Hikvision’s share price fell 10 per cent on Thursday after Washington moved to impose tough sanctions on the Chinese surveillance camera maker accused of facilitating human rights abuses.
The company’s Shenzhen-listed shares finished trading on Thursday, still down by the maximum daily limit at Rmb38.24 ($5.79), as Chinese markets returned from a three-day holiday.
The Financial Times reported this week that the Biden administration was preparing to target the world’s largest manufacturer of surveillance equipment, according to four people familiar with the discussions, who said a final decision has not been made.
The move would make Hikvision the first large Chinese technology group to be hit with human rights-related sanctions from the US and could have wide-ranging implications for the countries and consumers that use its cameras.
Hikvision said in a statement: “The potential action by the US Government, as reported, remains to be verified.
“We believe any such sanction should be based on credible evidence and due process.

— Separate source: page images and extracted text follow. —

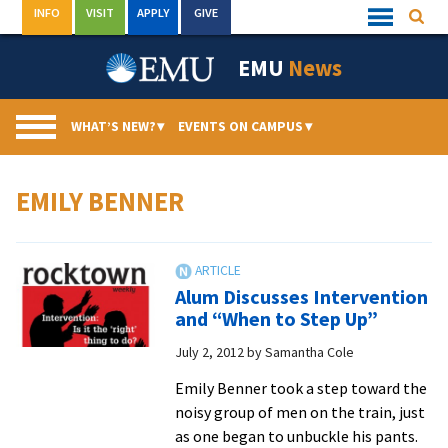
Skip
INFO
VISIT
APPLY
GIVE
Searc
Quick
to
Links
Menu
content
EMU
News
WHAT’S NEW?
▾
EVENTS ON CAMPUS
▾
EMILY BENNER
Alum Discusses Intervention
and “When to Step Up”
July 2, 2012
by
Samantha Cole
Emily Benner took a step toward the
noisy group of men on the train, just
as one began to unbuckle his pants.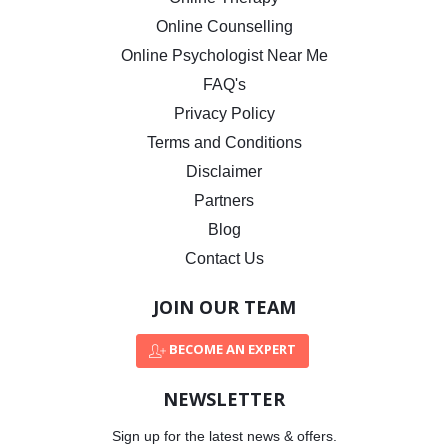
Online Counselling
Online Psychologist Near Me
FAQ's
Privacy Policy
Terms and Conditions
Disclaimer
Partners
Blog
Contact Us
JOIN OUR TEAM
BECOME AN EXPERT
NEWSLETTER
Sign up for the latest news & offers.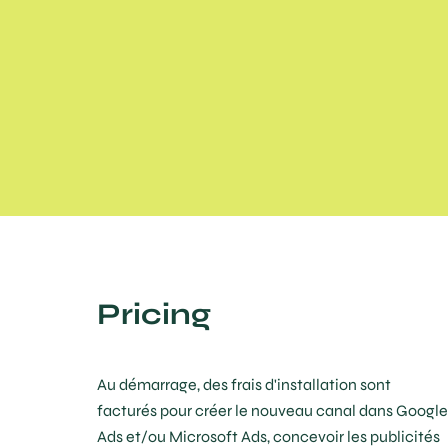
Pricing
Au démarrage, des frais d'installation sont
facturés pour créer le nouveau canal dans Google
Ads et/ou Microsoft Ads, concevoir les publicités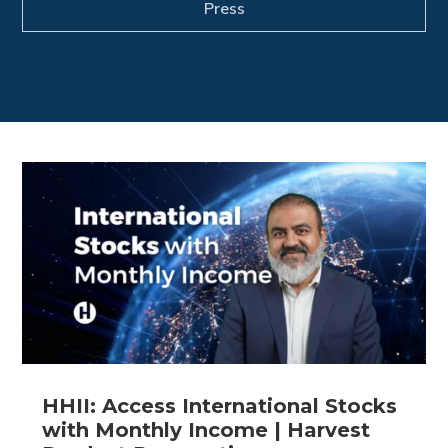
Press
HHII: Access International Stocks
with Monthly Income | Harvest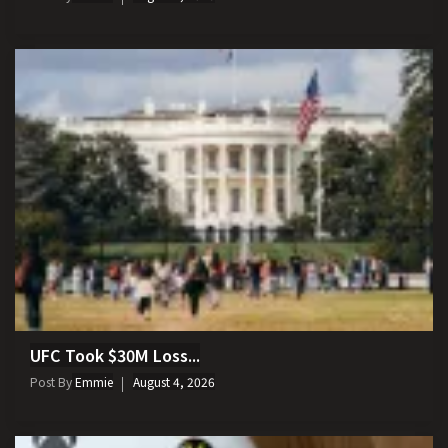
UFC Took $30M Loss...
Post By
Emmie
August 4, 2026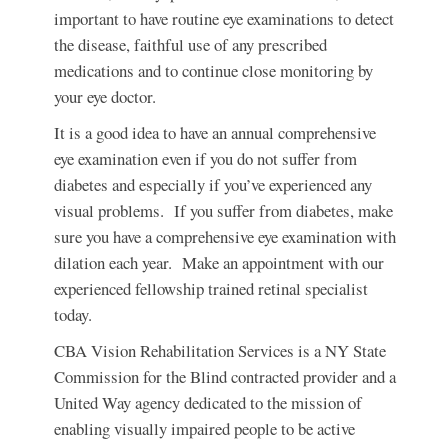
important to have routine eye examinations to detect
the disease, faithful use of any prescribed
medications and to continue close monitoring by
your eye doctor.
It is a good idea to have an annual comprehensive
eye examination even if you do not suffer from
diabetes and especially if you’ve experienced any
visual problems. If you suffer from diabetes, make
sure you have a comprehensive eye examination with
dilation each year. Make an appointment with our
experienced fellowship trained retinal specialist
today.
CBA Vision Rehabilitation Services is a NY State
Commission for the Blind contracted provider and a
United Way agency dedicated to the mission of
enabling visually impaired people to be active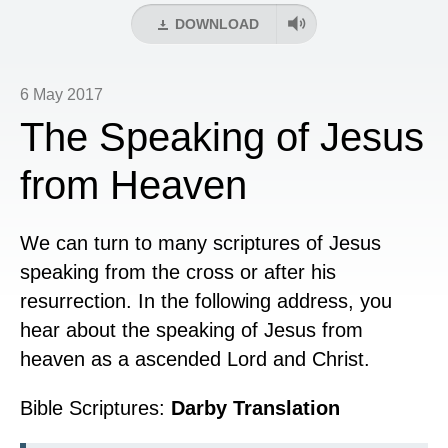
DOWNLOAD
6 May 2017
The Speaking of Jesus
from Heaven
We can turn to many scriptures of Jesus
speaking from the cross or after his
resurrection. In the following address, you
hear about the speaking of Jesus from
heaven as a ascended Lord and Christ.
Bible Scriptures:
Darby Translation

We look forward to being treated fairly and without bias.”
Washington has accused the Hangzhou-based group of enabling repression and supplying equipment to detention camps in the north-western region Xinjiang, where Chinese authorities have detained an estimated 1mn Uyghurs and other ethnic minorities.
Beijing has denied allegations of abuses and defended the existence of the camps as “vocational education and training centres”. Both the Trump administration and the Biden administration have accused it of “genocide”.
Hikvision posted a total revenue of 81.42bn yuan ($12.3bn) last year, with year-on-year growth of 28.1 per cent, and 22bn yuan ($3.5bn) in the first quarter of this year on the back of strong demand for surveillance technology to create “safe” and “smart” cities at home and abroad.
The Trump administration in 2019 put Hikvision and other Chinese entities including Huawei on a blacklist that prevented American companies from selling them equipment over what it viewed as potential security threats.
It also required companies that provided Washington with goods and services to prove that they did not have commercial ties with those Chinese companies in order to secure contracts with the US government.
President Joe Biden last year extended the ban on US investments in dozens of Chinese defence and surveillance tech companies in a bid to prevent China from using US capital to undermine national security.